German Richard Wagner was among Rostyslav’s favorite composers, and he delighted in Wagner’s operas “Tristan and Isolde” and “Parsifal” which the couple saw many times at New Yorks’ Metropolitan Opera.

Scores and recordings of Wagner’s works form the largest portion of the collection, which encompasses the most important, and some less famed, classical composers from around the world and outstanding soloists such as Maria Callas, Renata Tebaldi, Placido Domingo, Luciano Pavarotti. 

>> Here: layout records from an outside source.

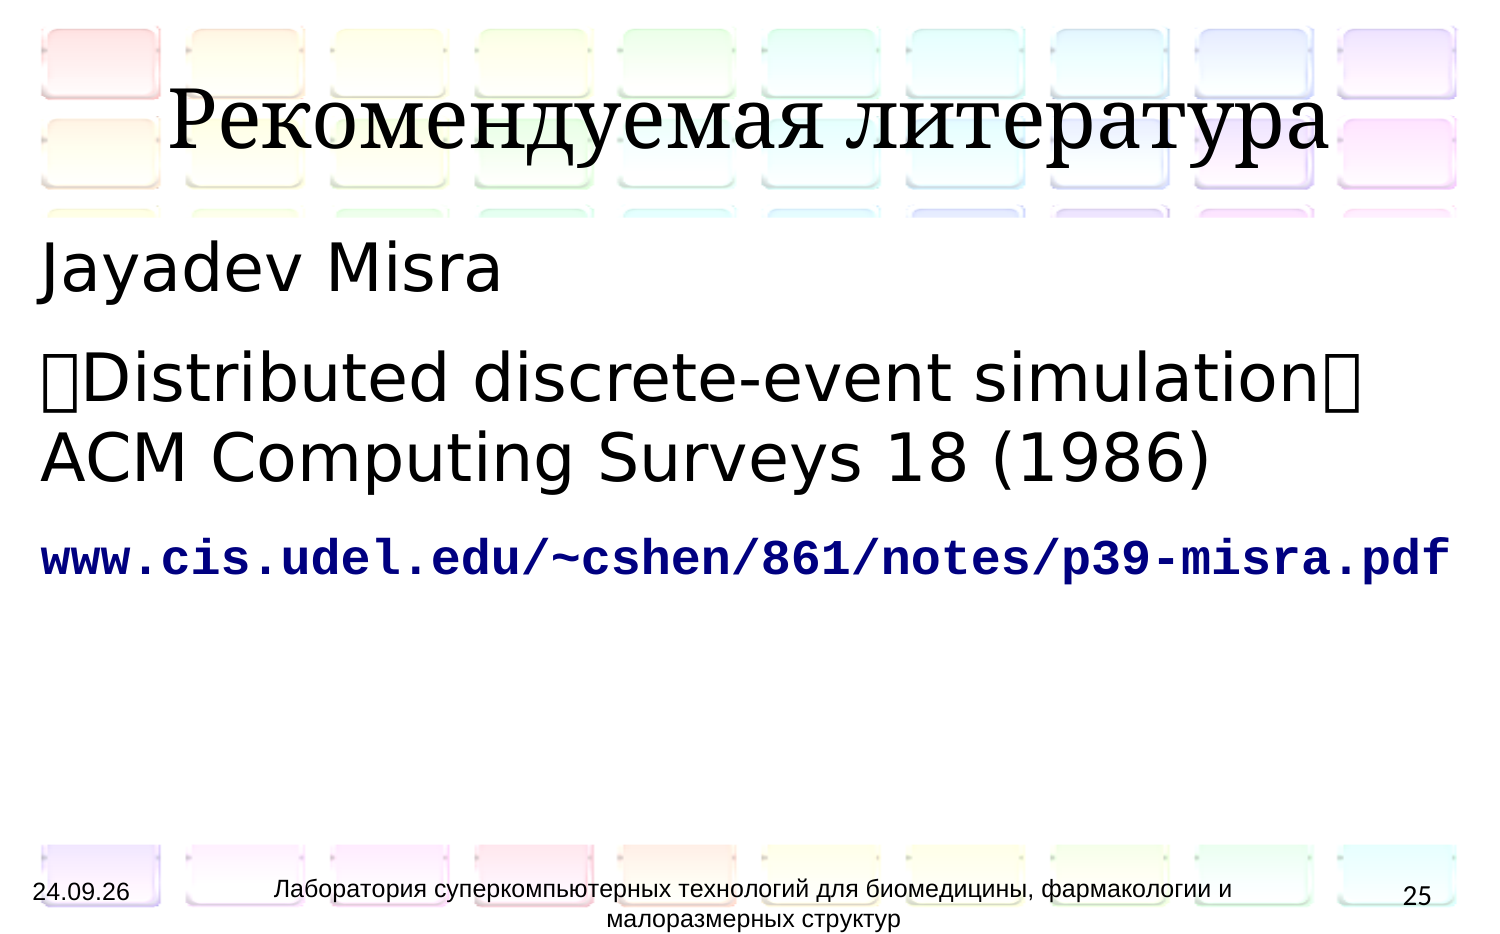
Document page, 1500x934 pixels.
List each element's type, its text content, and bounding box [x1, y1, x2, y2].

text_box 14.04.14 [17, 868, 184, 918]
title Рекомендуемая литература [75, 37, 1426, 193]
text_box <номер> [1387, 868, 1473, 918]
list Jayadev Misra Distributed discrete-event simulation ACM Computing Surveys 18 (1986) www.cis.udel.edu/~cshen/861/notes/p39-misra.pdf [25, 217, 1474, 845]
text_box Лаборатория суперкомпьютерных технологий для биомедицины, фармакологии и малоразмерных структур [171, 864, 1338, 915]
picture [0, 0, 1500, 934]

Rostyslav only traveled to Ukraine once after the war, arriving with his wife on independence day in 1991. But he made sure to visit Lviv and the music conservatory that had left a lasting influence on him and about which he often fondly reminisced.

So for Chrystia, who has been a frequent visitor to Ukraine, Lviv always seemed the natural destination for her husband’s rare collection. As she discovered more about the UCU and its new information and cultural center — which is named in honor of one of the Ukrainian Catholic Church’s most important and inspiring leaders, Metropolitan Andrey Sheptytsky — she became convinced its modern archival facilities would provide the best home for the collection.

After discussions with the center’s director, Oleh Yaskiv, Chrystia set about the complicated task of transporting 794 vinyl records, 220 music scores, and many books about music to Ukraine.

She received valuable assistance in that from the U.S. — Ukraine Business Council and its president Morgan Williams, who has known Chrystia for 20 years, and Tanya Shea, who runs a volunteer group called the People of Ukraine Foundation.

Williams praised Chrystia’s great track record “in a very large number of humanitarian, cultural, educational and historical-related projects to support Ukraine and promote Ukraine in the U.S.A.” He and the USUBC have previously supported education-related projects in Ukraine and, as soon as he learned about Chrystia’s plan, Williams happily pledged to help out.

Two of USUBC’s Ukrainian staff, Nadiia Khomaziuk and husband Oleksiy Slusarenko, volunteered to assist with arrangements and themselves helped pack the collection into 19 large boxes weighing a hefty 805 kilos.

Kyiv-born Shea has lived in America for 20 years. Her foundation, started in 2016 with several volunteers in both the U.S. and Ukraine, has provided assistance to wounded Ukrainian military veterans and also served civilian needs.

She is particularly interested in education-related issues and believes Rostyslav’s collection will be a valuable asset for Ukraine’s students and scholars. Shea helped with arrangements for shipping the collection — due to arrive in Lviv in June — and even did some of the heavy lifting last weekend.

Chrystia sees the collection becoming part of the UCU archives as a fitting tribute to her husband’s passion for music and Ukraine.

“I’m sure the UCU will be thoughtful guardians of this legacy and it will make a significant contribution to the library and become a wonderful resource for musicians and those so inclined from other institutions and music conservatories in Ukraine,” she said. “That’s my dream and I’m sure that would be Rostyslav’s dream also.”